The hunt for Europe’s most wanted man ended in a gun battle outside a Milan train station in the early hours of Friday but left authorities facing tough questions about how an armed suspected terrorist had been able to travel hundreds of miles on public transport before being caught.
Italy’s interior minister, Marco Minniti, said on Friday that the man shot in Milan was “without a shadow of a doubt” Anis Amri, who is suspected of carrying out Monday’s terrorist attack on a Berlin Christmas market. Fingerprints of the shot man matched those secured from within the cabin of the truck used to carry out the attack, German authorities confirmed.
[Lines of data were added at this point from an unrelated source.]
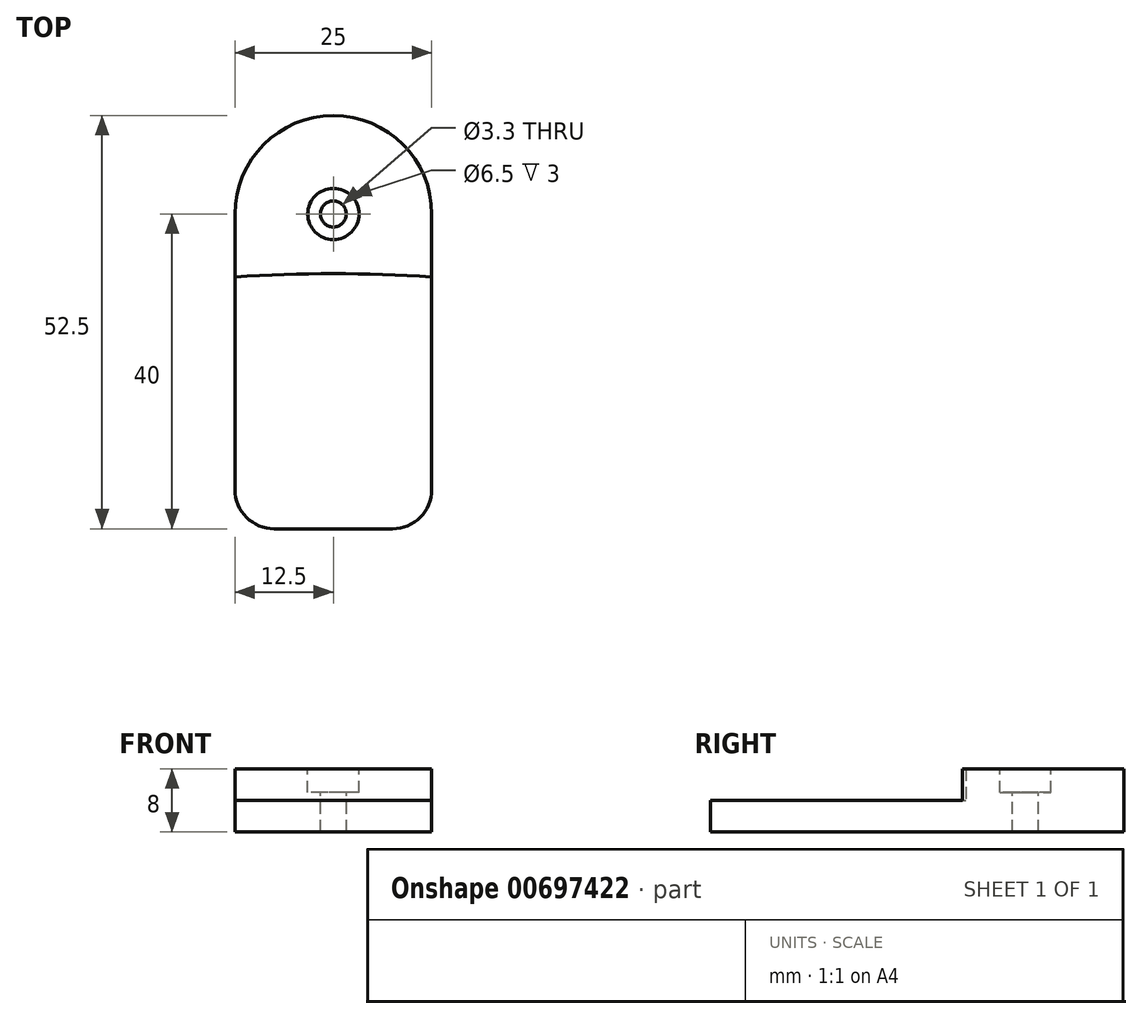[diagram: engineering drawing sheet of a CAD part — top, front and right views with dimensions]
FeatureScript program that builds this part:
annotation { "Feature Type Name" : "Feature", "Feature Type Description" : "" }
export const myFeature = defineFeature(function(context is Context, id is Id, definition is map)
    precondition{}
    {
        {
            var Q0;
            Q0=qCreatedBy(makeId("Top.planeOp"),FACE);
            var sketch = newSketch(context, id + "F0", { "sketchPlane" : qUnion([Q0])});
            skLineSegment(sketch, "E0", {"start": v(0, 5) * mm, "end": v(0, 40) * mm});
            skLineSegment(sketch, "E1", {"start": v(25, 40) * mm, "end": v(25, 5) * mm});
            skLineSegment(sketch, "E2", {"start": v(20, 0) * mm, "end": v(5, 0) * mm});
            skArc(sketch, "E3", {"start": v(25, 40) * mm, "mid": v(12.5, 52.5) * mm, "end": v(0, 40) * mm});
            skArc(sketch, "E4", {"start": v(25, 32) * mm, "mid": v(12.5, 32.41) * mm, "end": v(0, 32) * mm});
            skPoint(sketch, "E5.visualSharp", {"position": v(0, 0) * mm});
            skArc(sketch, "E5.filletArc", {"start": v(0, 5) * mm, "mid": v(1.46, 1.46) * mm, "end": v(5, 0) * mm});
            skPoint(sketch, "E6.visualSharp", {"position": v(25, 0) * mm});
            skArc(sketch, "E6.filletArc", {"start": v(20, 0) * mm, "mid": v(23.54, 1.46) * mm, "end": v(25, 5) * mm});
            skSolve(sketch);
        }
        {
            var Q0;
            {var subQ0=sQuery(id+"F0.wireOp",EDGE,"E3");Q0=makeQuery(id+"F0.imprint","IMPRINT",FACE,{"disambiguationData":[TD([[makeQuery(id+"F0.imprint","IMPRINT",EDGE,{"derivedFrom":subQ0}),1.0]])]});}
            extrude(context, id + "F1", {"entities" : qUnion([Q0]), "depth" : 8 * mm, "offsetDistance" : 25 * mm});
        }
        {
            var Q0;
            Q0=makeQuery(id+"F0.imprint","IMPRINT",FACE,{"disambiguationData":[TD([[makeQuery(id+"F0.imprint","IMPRINT",EDGE,{"derivedFrom":sQuery(id+"F0.wireOp",EDGE,"E2")}),-1.0]])]});
            extrude(context, id + "F2", {"entities" : qUnion([Q0]), "operationType" : NewBodyOperationType.ADD, "depth" : 4 * mm, "offsetDistance" : 25 * mm});
        }
        {
            var Q0;
            Q0=makeQuery(id+"F1.opExtrude","CAP_FACE",FACE,{"disambiguationData":[OSD([sQuery(id+"F0.wireOp",EDGE,"E0"),sQuery(id+"F0.wireOp",EDGE,"E1"),sQuery(id+"F0.wireOp",EDGE,"E3"),sQuery(id+"F0.wireOp",EDGE,"E4")])],"isStart":false});
            var sketch = newSketch(context, id + "F3", { "sketchPlane" : qUnion([Q0])});
            skPoint(sketch, "E7", {"position": v(12.5, 40) * mm});
            skSolve(sketch);
        }
        {
            var Q0;
            Q0=sQuery(id+"F3.wireOp",VERTEX,"E7");
            var Q1;
            Q1=makeQuery(id+"F1.opExtrude","SWEPT_BODY",BODY,{"disambiguationData":[OSD([sQuery(id+"F0.wireOp",EDGE,"E0"),sQuery(id+"F0.wireOp",EDGE,"E1"),sQuery(id+"F0.wireOp",EDGE,"E3"),sQuery(id+"F0.wireOp",EDGE,"E4")])]});
            hole(context, id + "F4", {"style" : HoleStyle.C_BORE, "endStyle" : HoleEndStyle.THROUGH, "standardTappedOrClearance" : lookupTablePath({ "standard" : "ISO", "fit" : "Normal", "size" : "M3", "type" : "Clearance" }), "standardBlindInLast" : lookupTablePath({ "fit" : "Standard", "standard" : "ISO", "size" : "M3", "type" : "Clearance" }), "holeDiameter" : 3.3 * mm, "cBoreDiameter" : 6.5 * mm, "cBoreDepth" : 3 * mm, "majorDiameter" : 5 * mm, "isTappedThrough" : true, "tappedDepth" : 12 * mm, "tapClearance" : 3, "locations" : qUnion([Q0]), "scope" : qUnion([Q1])});
        }
    });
Amri was stopped by two police officers in a routine check in the Sesto San Giovanni neighbourhood on the outskirts of the city and was asked for his documents, Minniti said. Amri initially told the officers he did not have documents and that he was from Calabria. When pressed further, Amri slipped his hand into his bag and retrieved a .22-calibre gun, shooting 36-year-old officer Christian Movio in the shoulder.
A second officer, 29-year-old Luca Scatà, returned fire, shooting Amri in the chest. The Tunisian 24-year-old reportedly died of his wounds about 10 minutes later, in spite of attempts at resuscitation.
Movio remains in hospital with a wound to his shoulder that is not life-threatening. Minniti said he told the wounded officer “Italians will be able to have a happier holiday. All of Italy should be proud of him … It’s not simple to guarantee an adequate level of security faced with the threat of terrorism, but we are putting everything into it.”
Angela Merkel, who was alerted to the news of Amri’s death by the Italian prime minister, Paolo Gentiloni, on Friday morning, thanked the Italian officers and said she had asked for an investigation into “each and every aspect of the case of Mr Amri”. Wherever there was a need for a political or legislative change, it would be done speedily, the German chancellor said.
The fact that a man whose terrorist leanings were known to German spy agencies had dropped off their radar before the attack and managed to evade police while travelling at least 1,000 miles around the continent in spite of a European arrest warrant raised difficult questions for security agencies and politicians across Europe.
Paris-based web portal Monde Afrique on Friday claimed the Moroccan intelligence agency had twice alerted German authorities to Amri’s “fervent” support for Islamic State and his contact with two of their representatives in advance of Monday’s attack, once on 19 September and again on 11 October.